My history gave me a foundation, technology gave me a career, but it was being adaptable that kept me relevant in an ever-changing job market…

I really didn’t know back in the late 90s that teaching myself a coding language would translate into steady employment. I really didn’t. Call it luck or call it divine intervention, I just know, looking back, that being highly adaptable kept my skills in high demand.

I’ve also had to remain adaptable in my business…

HTML has evolved into HTML5 and I’ve had to stay on top of those changes. I’ve learned how to code using PHP, Java, EJBs, and the many database integrations needed to make some of the most sophisticated websites work.

Twenty-years ago, websites were all the rage. Today, it’s mobile apps. Twenty-years from now, it’ll be something else. I’ve had to test out new and emerging technology so I could be ready as the market changes.

Some say that automation is the next big thing that’ll make many jobs disappear…

There’s evidence that seems to support this. For example, Facebook used to use humans to curate the Trending list which appears in the top right corner of its frontpage.

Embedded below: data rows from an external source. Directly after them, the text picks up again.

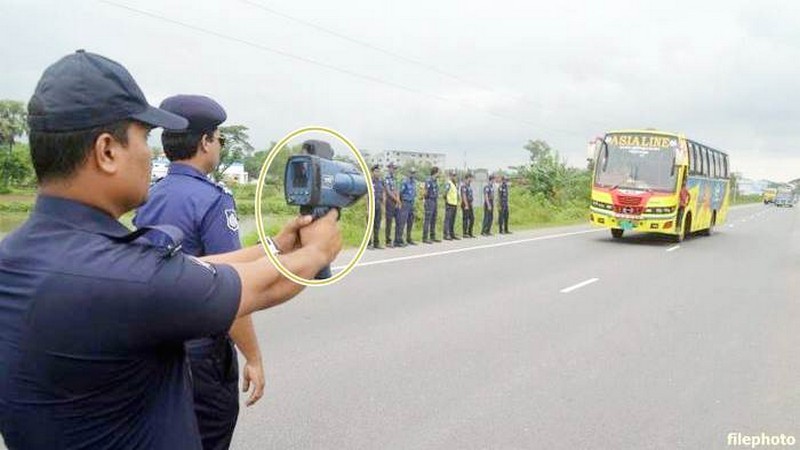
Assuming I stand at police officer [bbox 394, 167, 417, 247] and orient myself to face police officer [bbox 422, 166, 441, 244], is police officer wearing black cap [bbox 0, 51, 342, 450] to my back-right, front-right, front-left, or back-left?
back-right

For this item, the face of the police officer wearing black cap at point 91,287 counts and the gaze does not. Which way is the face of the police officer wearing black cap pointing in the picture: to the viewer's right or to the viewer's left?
to the viewer's right

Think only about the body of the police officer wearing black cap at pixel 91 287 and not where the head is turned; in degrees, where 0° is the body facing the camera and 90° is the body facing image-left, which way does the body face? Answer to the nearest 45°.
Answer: approximately 225°

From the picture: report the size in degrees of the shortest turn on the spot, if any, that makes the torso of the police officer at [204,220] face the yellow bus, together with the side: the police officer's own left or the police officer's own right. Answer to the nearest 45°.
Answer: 0° — they already face it
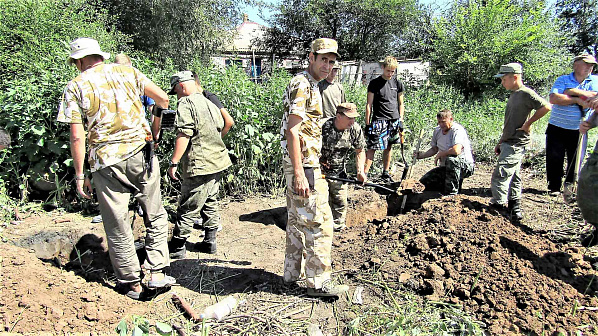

Then, in the summer of 2016, Facebook replaced the humans with an algorithm, stating that:

A more algorithmically driven process allows us to scale Trending to cover more topics and make it available to more people globally over time.”

Automation isn’t without its problems…

Facebook’s trending algorithm couldn’t tell the different between real and fake news. It came under fire during the most recent presidential election for listing fake news on its trending list. Facebook has reported that that problem has been fixed, but that remains to be seen.

There’s growing evidence that some white collar jobs one never thought would be eliminated due to algorithms, bots, and automation are set to disappear.

Some jobs which have an 80% or higher chance of being automated over the next 10-years are loan officers, mortgage brokers, paralegals, receptionists, retail salespeople, taxi drivers, security guards, and cooks, according to this CBC report.

Automation will disrupt an industry, but can never completely replace humans…

Scene from the movie, Surrogates

Remaining adaptable is one key to avoid becoming irrelevant and unemployed. So is understanding that automation will disrupt, but not dismantle an industry.

I’ve been in tech long enough to see many disruptors come along the way. When banner ads were first used on websites, I heard, “Banner ads will make conventional advertising die.” It didn’t.

Then, when podcasting first hit the scene, I heard, “Podcasting will make conventional radio die.” It didn’t.

Now, the message is, “Automation will make jobs die.” If experience is any indicator, it won’t.

Someone needs to code the algorithm, someone needs to watch the algorithm to make sure it’s doing what it’s designed to do, someone needs to tweak the algorithm should it misbehave, and someone needs to talk about the algorithm when the media wants to know more about it.

Entire industries have been build supporting new technology…

For example, when the desktop computer first came out, many businesses emerged to sell the consumer items that could plug into it. Computer manufacturers sold you the computer screen, keyboard, CPU, and mouse, but it you wanted a joystick or a set of floppy disks, you bought those items from another business.

Understanding how to adapt to support emerging trends is the key to staying relevant.

This is the hardest part…

Dorothy Vaughn taught herself FORTRAN back in the 1960s to stay relevant. This evolved into other programming languages, such as C++ and COBOL.

When I entered the tech landscape in the late 1990s, the programming language of choice was HTML, Java, and PHP.

Today, one needs to know HTML5 (it’s no longer HTML), Java, or Swift to create apps for mobile devices.

You can go back to school and learn how to program, but it’s understanding where to use those skills that will mean the difference between staying gainfully employed, or seeking a new line of work in 10-20 years.

Spotting trends and adapting to them is the key to survivability in today’s job market.